SUPPLIED DATA –

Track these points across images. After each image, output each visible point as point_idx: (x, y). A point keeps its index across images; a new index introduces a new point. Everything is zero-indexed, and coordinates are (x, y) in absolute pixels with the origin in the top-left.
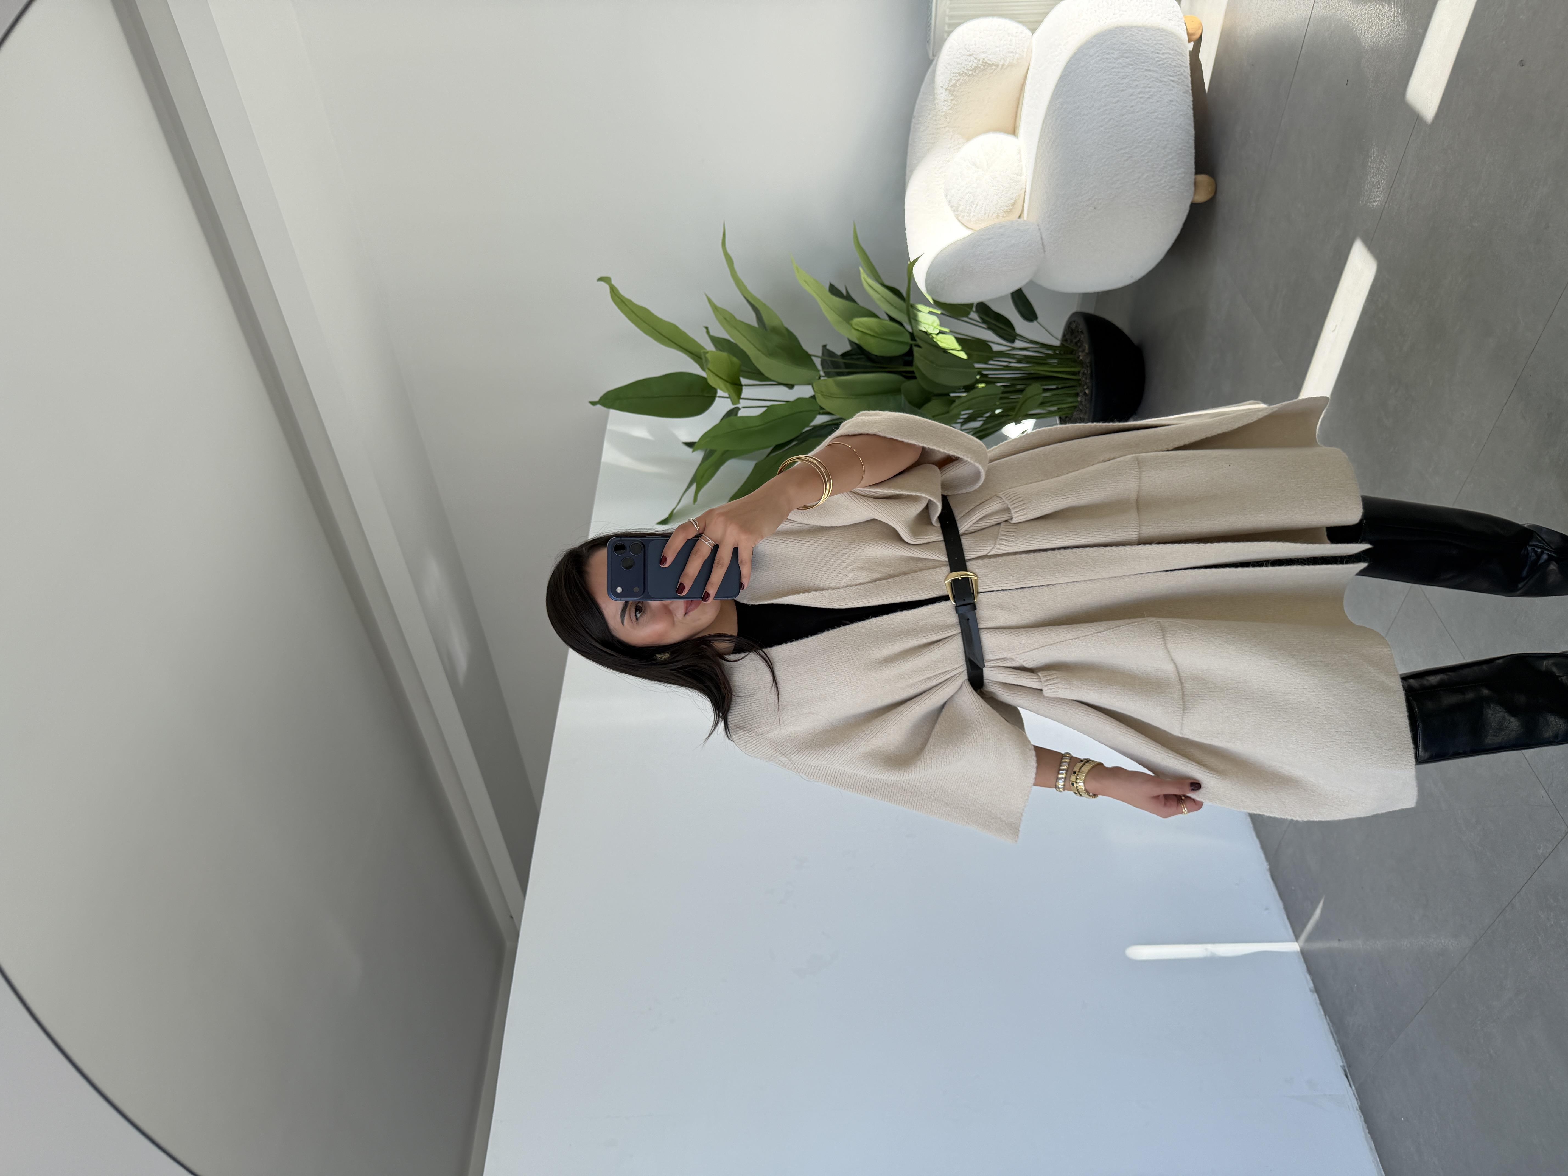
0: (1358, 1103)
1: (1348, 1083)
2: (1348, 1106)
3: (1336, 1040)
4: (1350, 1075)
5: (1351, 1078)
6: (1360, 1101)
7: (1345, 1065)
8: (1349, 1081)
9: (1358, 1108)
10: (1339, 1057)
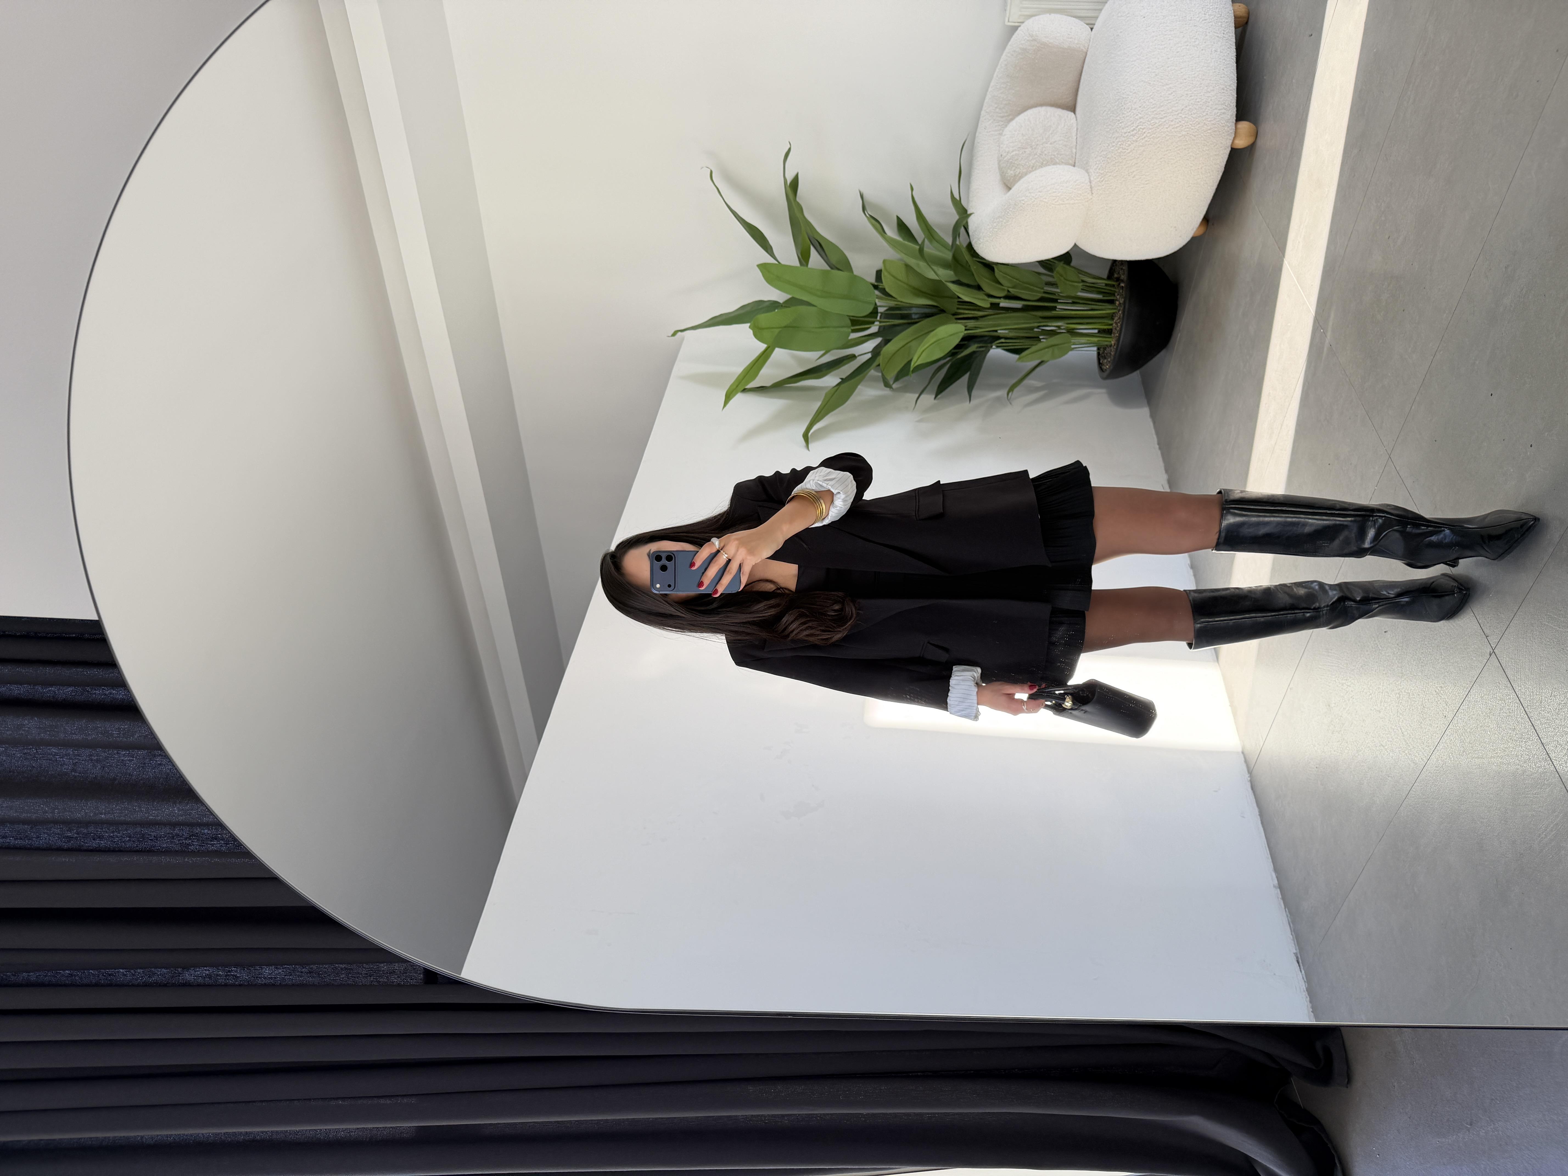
0: (1305, 985)
1: (1298, 967)
2: (1296, 987)
3: (1292, 929)
4: (1301, 960)
5: (1302, 963)
6: (1307, 983)
7: (1298, 951)
8: (1299, 966)
9: (1305, 990)
10: (1294, 945)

PROBLEM REQUIREMENTS –
Edit the records above by changing "top-left" to "upper-left" and leaving every other line and character as it is. Do not include the pictures in your answer.

YOUR RESPONSE –
Track these points across images. After each image, output each visible point as point_idx: (x, y). A point keeps its index across images; a new index introduces a new point. Everything is zero-indexed, and coordinates are (x, y) in absolute pixels with the origin in the upper-left.
0: (1358, 1103)
1: (1348, 1083)
2: (1348, 1106)
3: (1336, 1040)
4: (1350, 1075)
5: (1351, 1078)
6: (1360, 1101)
7: (1345, 1065)
8: (1349, 1081)
9: (1358, 1108)
10: (1339, 1057)
0: (1305, 985)
1: (1298, 967)
2: (1296, 987)
3: (1292, 929)
4: (1301, 960)
5: (1302, 963)
6: (1307, 983)
7: (1298, 951)
8: (1299, 966)
9: (1305, 990)
10: (1294, 945)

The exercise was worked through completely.